§ **Work item**
Only the pictures stay out; please return all the entries below exactly as written.
Top of Exercise inputs
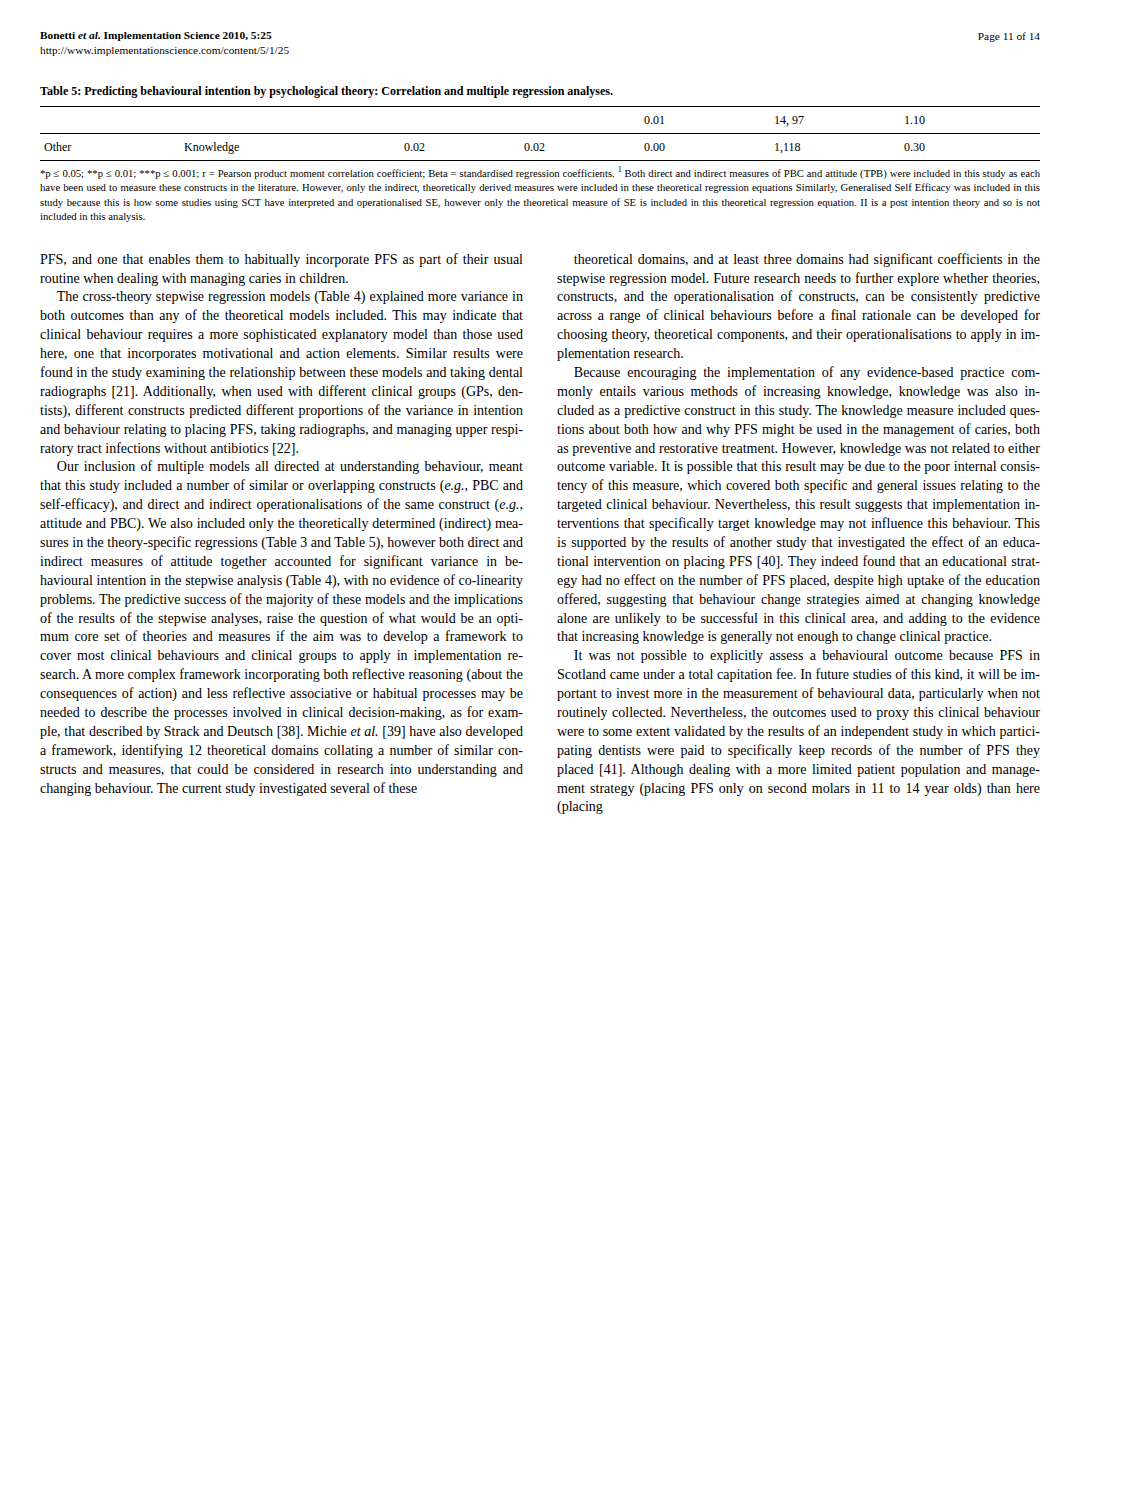Bonetti et al. Implementation Science 2010, 5:25
http://www.implementationscience.com/content/5/1/25
Page 11 of 14
Table 5: Predicting behavioural intention by psychological theory: Correlation and multiple regression analyses.
| | | | | 0.01 | 14, 97 | 1.10 |
| Other | Knowledge | 0.02 | 0.02 | 0.00 | 1,118 | 0.30 |
*p ≤ 0.05; **p ≤ 0.01; ***p ≤ 0.001; r = Pearson product moment correlation coefficient; Beta = standardised regression coefficients. 1 Both direct and indirect measures of PBC and attitude (TPB) were included in this study as each have been used to measure these constructs in the literature. However, only the indirect, theoretically derived measures were included in these theoretical regression equations Similarly, Generalised Self Efficacy was included in this study because this is how some studies using SCT have interpreted and operationalised SE, however only the theoretical measure of SE is included in this theoretical regression equation. II is a post intention theory and so is not included in this analysis.
PFS, and one that enables them to habitually incorporate PFS as part of their usual routine when dealing with managing caries in children.
The cross-theory stepwise regression models (Table 4) explained more variance in both outcomes than any of the theoretical models included. This may indicate that clinical behaviour requires a more sophisticated explanatory model than those used here, one that incorporates motivational and action elements. Similar results were found in the study examining the relationship between these models and taking dental radiographs [21]. Additionally, when used with different clinical groups (GPs, dentists), different constructs predicted different proportions of the variance in intention and behaviour relating to placing PFS, taking radiographs, and managing upper respiratory tract infections without antibiotics [22].
Our inclusion of multiple models all directed at understanding behaviour, meant that this study included a number of similar or overlapping constructs (e.g., PBC and self-efficacy), and direct and indirect operationalisations of the same construct (e.g., attitude and PBC). We also included only the theoretically determined (indirect) measures in the theory-specific regressions (Table 3 and Table 5), however both direct and indirect measures of attitude together accounted for significant variance in behavioural intention in the stepwise analysis (Table 4), with no evidence of co-linearity problems. The predictive success of the majority of these models and the implications of the results of the stepwise analyses, raise the question of what would be an optimum core set of theories and measures if the aim was to develop a framework to cover most clinical behaviours and clinical groups to apply in implementation research. A more complex framework incorporating both reflective reasoning (about the consequences of action) and less reflective associative or habitual processes may be needed to describe the processes involved in clinical decision-making, as for example, that described by Strack and Deutsch [38]. Michie et al. [39] have also developed a framework, identifying 12 theoretical domains collating a number of similar constructs and measures, that could be considered in research into understanding and changing behaviour. The current study investigated several of these
theoretical domains, and at least three domains had significant coefficients in the stepwise regression model. Future research needs to further explore whether theories, constructs, and the operationalisation of constructs, can be consistently predictive across a range of clinical behaviours before a final rationale can be developed for choosing theory, theoretical components, and their operationalisations to apply in implementation research.
Because encouraging the implementation of any evidence-based practice commonly entails various methods of increasing knowledge, knowledge was also included as a predictive construct in this study. The knowledge measure included questions about both how and why PFS might be used in the management of caries, both as preventive and restorative treatment. However, knowledge was not related to either outcome variable. It is possible that this result may be due to the poor internal consistency of this measure, which covered both specific and general issues relating to the targeted clinical behaviour. Nevertheless, this result suggests that implementation interventions that specifically target knowledge may not influence this behaviour. This is supported by the results of another study that investigated the effect of an educational intervention on placing PFS [40]. They indeed found that an educational strategy had no effect on the number of PFS placed, despite high uptake of the education offered, suggesting that behaviour change strategies aimed at changing knowledge alone are unlikely to be successful in this clinical area, and adding to the evidence that increasing knowledge is generally not enough to change clinical practice.
It was not possible to explicitly assess a behavioural outcome because PFS in Scotland came under a total capitation fee. In future studies of this kind, it will be important to invest more in the measurement of behavioural data, particularly when not routinely collected. Nevertheless, the outcomes used to proxy this clinical behaviour were to some extent validated by the results of an independent study in which participating dentists were paid to specifically keep records of the number of PFS they placed [41]. Although dealing with a more limited patient population and management strategy (placing PFS only on second molars in 11 to 14 year olds) than here (placing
Bottom of Exercise inputs
§ **Solution**
Bonetti et al. Implementation Science 2010, 5:25
http://www.implementationscience.com/content/5/1/25
Page 11 of 14
Table 5: Predicting behavioural intention by psychological theory: Correlation and multiple regression analyses.
| | | | | 0.01 | 14, 97 | 1.10 |
| Other | Knowledge | 0.02 | 0.02 | 0.00 | 1,118 | 0.30 |
*p ≤ 0.05; **p ≤ 0.01; ***p ≤ 0.001; r = Pearson product moment correlation coefficient; Beta = standardised regression coefficients. 1 Both direct and indirect measures of PBC and attitude (TPB) were included in this study as each have been used to measure these constructs in the literature. However, only the indirect, theoretically derived measures were included in these theoretical regression equations Similarly, Generalised Self Efficacy was included in this study because this is how some studies using SCT have interpreted and operationalised SE, however only the theoretical measure of SE is included in this theoretical regression equation. II is a post intention theory and so is not included in this analysis.
PFS, and one that enables them to habitually incorporate PFS as part of their usual routine when dealing with managing caries in children.
The cross-theory stepwise regression models (Table 4) explained more variance in both outcomes than any of the theoretical models included. This may indicate that clinical behaviour requires a more sophisticated explanatory model than those used here, one that incorporates motivational and action elements. Similar results were found in the study examining the relationship between these models and taking dental radiographs [21]. Additionally, when used with different clinical groups (GPs, dentists), different constructs predicted different proportions of the variance in intention and behaviour relating to placing PFS, taking radiographs, and managing upper respiratory tract infections without antibiotics [22].
Our inclusion of multiple models all directed at understanding behaviour, meant that this study included a number of similar or overlapping constructs (e.g., PBC and self-efficacy), and direct and indirect operationalisations of the same construct (e.g., attitude and PBC). We also included only the theoretically determined (indirect) measures in the theory-specific regressions (Table 3 and Table 5), however both direct and indirect measures of attitude together accounted for significant variance in behavioural intention in the stepwise analysis (Table 4), with no evidence of co-linearity problems. The predictive success of the majority of these models and the implications of the results of the stepwise analyses, raise the question of what would be an optimum core set of theories and measures if the aim was to develop a framework to cover most clinical behaviours and clinical groups to apply in implementation research. A more complex framework incorporating both reflective reasoning (about the consequences of action) and less reflective associative or habitual processes may be needed to describe the processes involved in clinical decision-making, as for example, that described by Strack and Deutsch [38]. Michie et al. [39] have also developed a framework, identifying 12 theoretical domains collating a number of similar constructs and measures, that could be considered in research into understanding and changing behaviour. The current study investigated several of these
theoretical domains, and at least three domains had significant coefficients in the stepwise regression model. Future research needs to further explore whether theories, constructs, and the operationalisation of constructs, can be consistently predictive across a range of clinical behaviours before a final rationale can be developed for choosing theory, theoretical components, and their operationalisations to apply in implementation research.
Because encouraging the implementation of any evidence-based practice commonly entails various methods of increasing knowledge, knowledge was also included as a predictive construct in this study. The knowledge measure included questions about both how and why PFS might be used in the management of caries, both as preventive and restorative treatment. However, knowledge was not related to either outcome variable. It is possible that this result may be due to the poor internal consistency of this measure, which covered both specific and general issues relating to the targeted clinical behaviour. Nevertheless, this result suggests that implementation interventions that specifically target knowledge may not influence this behaviour. This is supported by the results of another study that investigated the effect of an educational intervention on placing PFS [40]. They indeed found that an educational strategy had no effect on the number of PFS placed, despite high uptake of the education offered, suggesting that behaviour change strategies aimed at changing knowledge alone are unlikely to be successful in this clinical area, and adding to the evidence that increasing knowledge is generally not enough to change clinical practice.
It was not possible to explicitly assess a behavioural outcome because PFS in Scotland came under a total capitation fee. In future studies of this kind, it will be important to invest more in the measurement of behavioural data, particularly when not routinely collected. Nevertheless, the outcomes used to proxy this clinical behaviour were to some extent validated by the results of an independent study in which participating dentists were paid to specifically keep records of the number of PFS they placed [41]. Although dealing with a more limited patient population and management strategy (placing PFS only on second molars in 11 to 14 year olds) than here (placing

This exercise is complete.